I allways though it was funny we even decided to have error codes that won't match what the system API uses, and obviously our regcomp
. knows of a lot more flags than POSIX, some of them suspiciously PCRE2 looking.
There is even a whole paragraph that starts with "PCRE2 never intended to be a POSIX engine", and as I mentioned earlier, we are not even POSIX compliant because of the offset sizes. Frankly, the threading issue, while unfortunate and also a regression since 10.41, is just another bug for this rarely used set of functions.
Alright, just document the functions as thread-unsafe then.
Oh, and the "misconception", as you call it, comes from this: https://github.com/PCRE2Project/pcre2/blob/master/src/pcre2posix.h#L168 It's not "similar" names that "could be aliased", you explicitly provided those aliases.
you explicitly provided those aliases
that is a problematic "feature" which I think had to be added for backward compatibility with the old PCRE, so that might be more difficult to change than documentation.
@PhilipHazel: I think that it will be better to close this PR and maybe use some of the documentation suggestions in a new one, it might be worth doing your "fix" though which is also less intrusive.
let me know if you would want me to take a shot at it, but either way your input is likely to be needed with the documentation part.
we might want to add the user suggestion to the "TODO" list, and might replace or be an option on top of yours, but obviously will require threads (which are only available in C11, and are not very widely implemented yet).
I regret my incompetence in not realizing the thread implications of the change in 10.41 that caused this. Ironically, the reason for making the underlying change in the native API is listed as this: "9. Removed the use of an initial backtracking frames vector on the system stack in pcre2_match() so that it now always uses the heap. (In a multi-thread environment with very small stacks there had been an issue.) " That is, this threading issue was provoked by a different threading issue.
The original addition of regcomp and regexec wrappers to PCRE1 was at somebody's request, to make it easier for programs that already used that interface to switch over to PCRE. I have been persuaded over the years to add (as @carenas says) some non-POSIX flags. Perhaps I should have been more resistant.
I will work on the documentation to point out prominently that the interface now is not thread safe. Perhaps that is all that is needed.
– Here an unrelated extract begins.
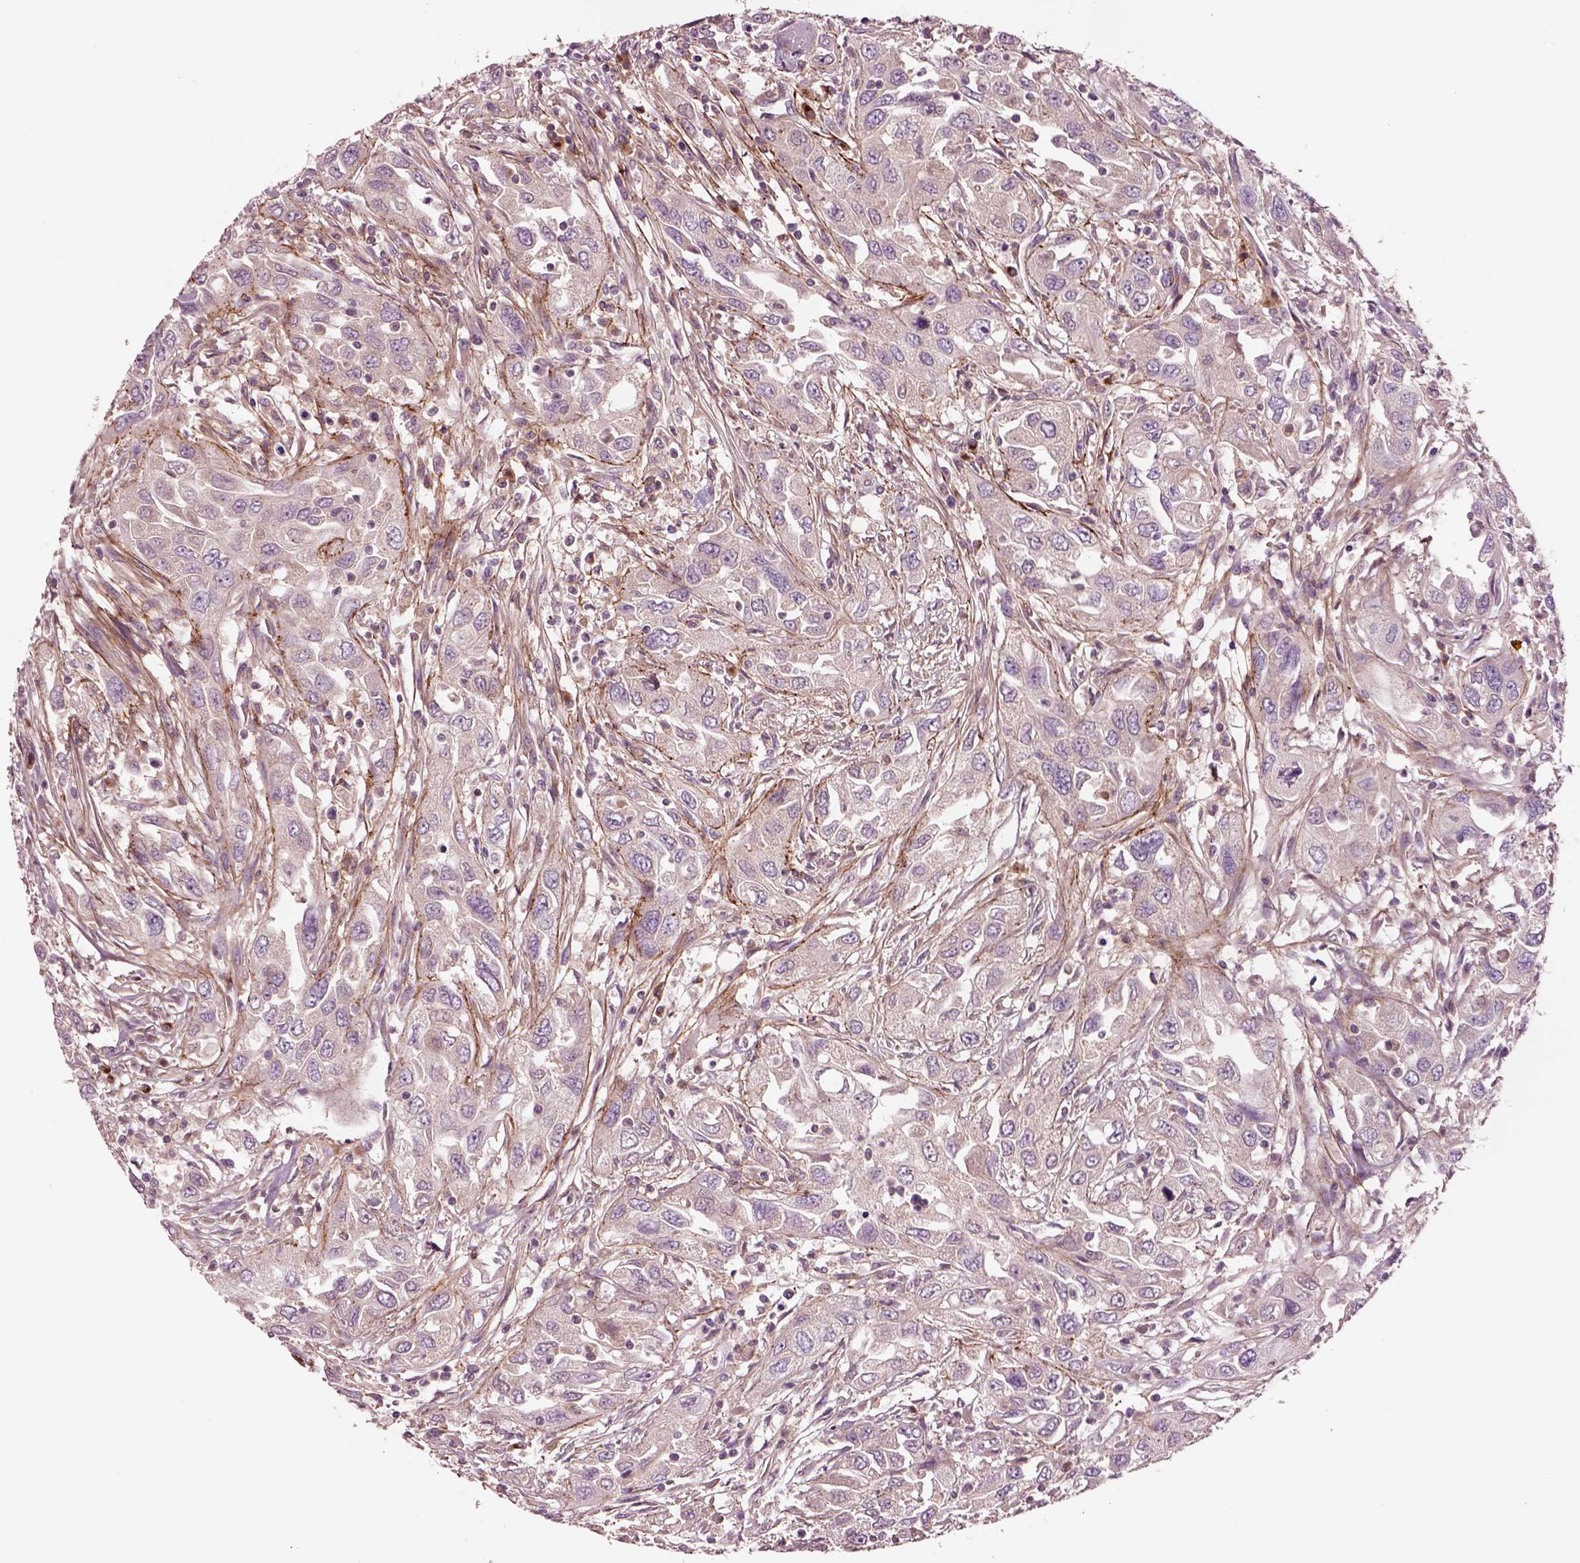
{"staining": {"intensity": "negative", "quantity": "none", "location": "none"}, "tissue": "urothelial cancer", "cell_type": "Tumor cells", "image_type": "cancer", "snomed": [{"axis": "morphology", "description": "Urothelial carcinoma, High grade"}, {"axis": "topography", "description": "Urinary bladder"}], "caption": "High magnification brightfield microscopy of urothelial cancer stained with DAB (3,3'-diaminobenzidine) (brown) and counterstained with hematoxylin (blue): tumor cells show no significant staining.", "gene": "SEC23A", "patient": {"sex": "male", "age": 76}}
I still don't understand both your remarks on the non thread-safety introduced in 10.41. We were previously using 10.39 version, and it was not thread-safe either. The pcre2_match_data was already embedded in the regex_t object and shared among threads. Since it's modified while the matching is performed, I can't see how it could be thread-safe. Anyway, the 10.39 version did not crash as badly as the 10.42, it just returned returned erroneous matching results (or bad offset in rm_so/rm_eo).
Interesting, I was incorrect then attributing the thread safety issues to the the change introduced with 10.41. If nothing, it might had been a net positive, since it made the thread safety problems obvious because it will cause crashes.
When looking at the logs (which made me found another bug, addressed in #333), there were comments about making the code thread safe, but guess it never was and so the thread safety bug is not even a regression.
Indeed, I realized later that the reference to 10.41 was a red herring. In PCRE2, the POSIX interface has never been thread safe. From the first release, 10.00, it has always retained a match data block. I am now somewhat amazed that it has taken nearly 9 years (10.00 was released in January 2015) for this to have caused a problem. However, I think this fact means that putting big warnings all over the documentation is all that now needs to be done.
An attempt to improve the situation in #318, although incomplete and not sure if worth the trouble.
Posted as a draft for discussion, and maybe as a basis for the documentation changes that will be needed eitherway.